Sulit rasanya untuk membantah jika alih fungsi hutan dan lahan bukan merupakan penyebab utama dari bencana banjir yang terjadi wilayah Kabupaten Bandung. Sebagai daerah yang dibentengi oleh beberapa pegunungan dan perbukitan, banyak sungai di daerah Bandung Selatan yang bersumber langsung dari kawasan tersebut. Dan ketika kawasan yang seharusnya menjadi sumber resapan ini dialih fungsikan menjadi area pertanian, perkebunan, pemukiman bahkan menjadi tempat-tempat wisata, terbukti sudah potensi banjir di Kabupaten Bandung meningkat secara signifikan. Dalam beberapa kesempatan saya sendiri pernah mendatangi langsung kawasan di Bandung Selatan yang menjadi hulu bagi beberapa sungai, termasuk sungai-sungai yang ada di wilayah Kecamatan Cangkuang dan Soreang. Mulai dari kawasan pegunungan Patuha, Cagar Alam Gunung Tilu hingga bukit-bukit kecil di perbatasan Kecamatan Cangkuang dan Kecamatan Pasir Jambu. Dari kunjungan tersebut, saya menyaksikan langsung adanya alih fungsi hutan dan lahan secara besar-besaran untuk kepentingan perkebunan, objek-objek wisata hingga proyek strategis nasional.






Dari apa yang saya lihat, saya cukup yakin jika banjir yang terjadi di sungai Cikambuy dan Cijalupang pun merupakan dampak akumulasi dari kerusakan lingkungan yang terjadi di kawasan hulu sungai, seperti di kawasan Bandasari, Puncak Jaya, Gunung Bubut hingga Gunung Tanjaknangsi. Banyak kawasan yang tadinya merupakan hutan dan menjadi sumber resapan alami bagi air hujan yang turun dari langit, kini berubah menjadi perkebunan dan pemukiman yang daya serap airnya berkurang drastis. Kita mungkin pernah mendengar istilah Infiltrasi atau proses masuknya air ke dalam tanah. Belakangan proses alami ini mengalami penurunan tajam akibat adanya perubahan lingkungan yang terjadi. Akhirnya air hujan yang seharusnya diserap oleh tanah secara maksimal, kini langsung mengalir ke tempat yang lebih rendah atau disebut juga dengan limpasan (surface run-off).

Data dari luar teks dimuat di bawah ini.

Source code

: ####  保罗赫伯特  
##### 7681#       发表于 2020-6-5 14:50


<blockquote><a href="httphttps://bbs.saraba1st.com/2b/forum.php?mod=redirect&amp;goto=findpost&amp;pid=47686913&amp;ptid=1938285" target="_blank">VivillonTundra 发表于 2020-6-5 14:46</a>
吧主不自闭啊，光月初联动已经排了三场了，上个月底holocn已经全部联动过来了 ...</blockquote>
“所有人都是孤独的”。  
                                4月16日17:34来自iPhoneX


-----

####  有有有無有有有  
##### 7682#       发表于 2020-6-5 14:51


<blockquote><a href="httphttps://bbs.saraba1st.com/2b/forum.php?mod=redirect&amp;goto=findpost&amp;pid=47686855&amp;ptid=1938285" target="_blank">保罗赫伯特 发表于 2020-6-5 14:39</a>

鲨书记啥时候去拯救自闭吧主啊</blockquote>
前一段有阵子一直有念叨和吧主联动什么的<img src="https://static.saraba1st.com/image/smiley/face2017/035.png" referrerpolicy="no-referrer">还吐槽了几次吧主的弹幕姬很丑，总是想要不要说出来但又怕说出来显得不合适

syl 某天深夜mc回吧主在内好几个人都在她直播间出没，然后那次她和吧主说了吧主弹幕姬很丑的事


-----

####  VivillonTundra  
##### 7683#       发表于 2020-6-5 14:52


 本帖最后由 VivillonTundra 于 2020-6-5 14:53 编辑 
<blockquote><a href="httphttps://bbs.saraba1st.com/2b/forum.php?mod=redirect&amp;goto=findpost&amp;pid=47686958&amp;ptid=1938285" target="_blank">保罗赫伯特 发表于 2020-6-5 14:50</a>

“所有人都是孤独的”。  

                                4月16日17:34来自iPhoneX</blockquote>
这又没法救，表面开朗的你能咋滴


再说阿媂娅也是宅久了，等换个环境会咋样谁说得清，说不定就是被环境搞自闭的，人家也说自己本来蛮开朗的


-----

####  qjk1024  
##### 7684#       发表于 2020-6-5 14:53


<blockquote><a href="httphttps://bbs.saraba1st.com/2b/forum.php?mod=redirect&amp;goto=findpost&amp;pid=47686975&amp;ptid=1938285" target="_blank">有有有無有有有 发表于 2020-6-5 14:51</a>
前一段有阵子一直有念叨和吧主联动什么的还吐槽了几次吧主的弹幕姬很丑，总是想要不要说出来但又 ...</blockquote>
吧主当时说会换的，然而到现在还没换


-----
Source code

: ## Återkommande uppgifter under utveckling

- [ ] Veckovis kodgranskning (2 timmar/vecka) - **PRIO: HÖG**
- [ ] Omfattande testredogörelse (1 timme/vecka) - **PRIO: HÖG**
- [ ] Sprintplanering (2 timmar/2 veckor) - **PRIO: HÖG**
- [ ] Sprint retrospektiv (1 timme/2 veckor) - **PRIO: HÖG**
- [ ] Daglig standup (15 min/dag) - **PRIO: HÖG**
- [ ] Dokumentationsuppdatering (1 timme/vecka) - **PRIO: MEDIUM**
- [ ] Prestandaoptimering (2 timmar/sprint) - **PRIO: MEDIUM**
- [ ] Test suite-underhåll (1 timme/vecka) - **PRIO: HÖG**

Selain karena masalah deforestasi yang makin tidak terkendali, minimnya pengawasan dan lemahnya aturan soal pemanfaatan kawasan pun menjadi problem serius yang terjadi di Kawasan Bandung Selatan. Silih bergantinya kepemimpinan di pemerintahan dan makin banyaknya bencana yang terjadi nyatanya belum mampu menciptakan keberpihakan langsung pada lingkungan yang ada. Isu-isu lingkungan yang muncul dari masyarakat pun seringkali malah dianggap sebagai ancaman bagi investasi dan pembangunan yang dilakukan. Mau sampai kapan kita mentutup mata atas segala bencana yang terjadi? Bukan kah alam yang kita tinggali ini adalah titipan anak cucu kita? Sebelum banjir dan longsor terjadi secara serempak diseluruh wilayah dan menelan tumbal dari masyarakat akibat kebijakan yang merugikan alam. Sudah seharusnya pemerintah daerah Kabupaten Bandung merubah segala kebijakan agar lebih pro lingkungan dan berorientasi pada kaidah-kaidah berkelanjutan. Hentikan obral izin pada investor pengembang pariwisata perusak lingkungan dan segera perkuat aturan soal penyelamatan kawasan agar lebih tegas dan mengikat. Begitupun dengan masyarakat, sudah seharusnya kita merubah presepsi jika banjir itu bukan hanya soal air yang turun dari langit dan kemudian tidak tertampung oleh adanya sungai, tapi banjir terjadi karena adanya siklus yang dipaksa berubah oleh keserakahan manusia.